> **The problem**: Copy every line of text in the listing below without changing a character. Leave out the pictures.

> **Records shown**:

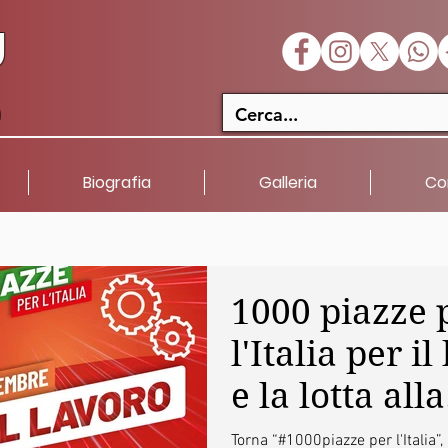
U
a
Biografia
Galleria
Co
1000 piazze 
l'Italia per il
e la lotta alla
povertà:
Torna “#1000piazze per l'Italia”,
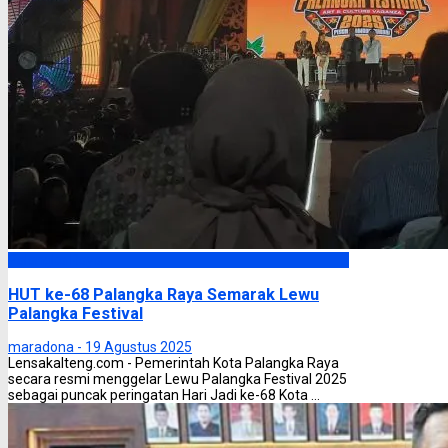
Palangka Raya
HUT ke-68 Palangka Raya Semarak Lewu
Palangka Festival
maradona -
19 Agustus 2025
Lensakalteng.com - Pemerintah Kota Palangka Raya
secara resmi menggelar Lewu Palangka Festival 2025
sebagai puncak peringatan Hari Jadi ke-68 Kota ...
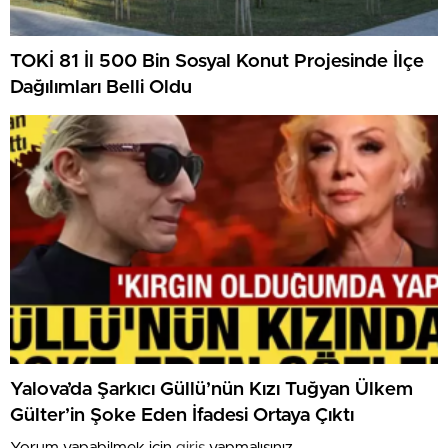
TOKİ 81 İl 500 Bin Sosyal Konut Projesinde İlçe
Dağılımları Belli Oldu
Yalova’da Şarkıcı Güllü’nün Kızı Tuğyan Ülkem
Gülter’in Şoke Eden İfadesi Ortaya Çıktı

> **Exercise response**:
U
a
Biografia
Galleria
Co
1000 piazze 
l'Italia per il
e la lotta alla
povertà:
Torna “#1000piazze per l'Italia”,
Palangka Raya
HUT ke-68 Palangka Raya Semarak Lewu
Palangka Festival
maradona -
19 Agustus 2025
Lensakalteng.com - Pemerintah Kota Palangka Raya
secara resmi menggelar Lewu Palangka Festival 2025
sebagai puncak peringatan Hari Jadi ke-68 Kota ...
TOKİ 81 İl 500 Bin Sosyal Konut Projesinde İlçe
Dağılımları Belli Oldu
Yalova’da Şarkıcı Güllü’nün Kızı Tuğyan Ülkem
Gülter’in Şoke Eden İfadesi Ortaya Çıktı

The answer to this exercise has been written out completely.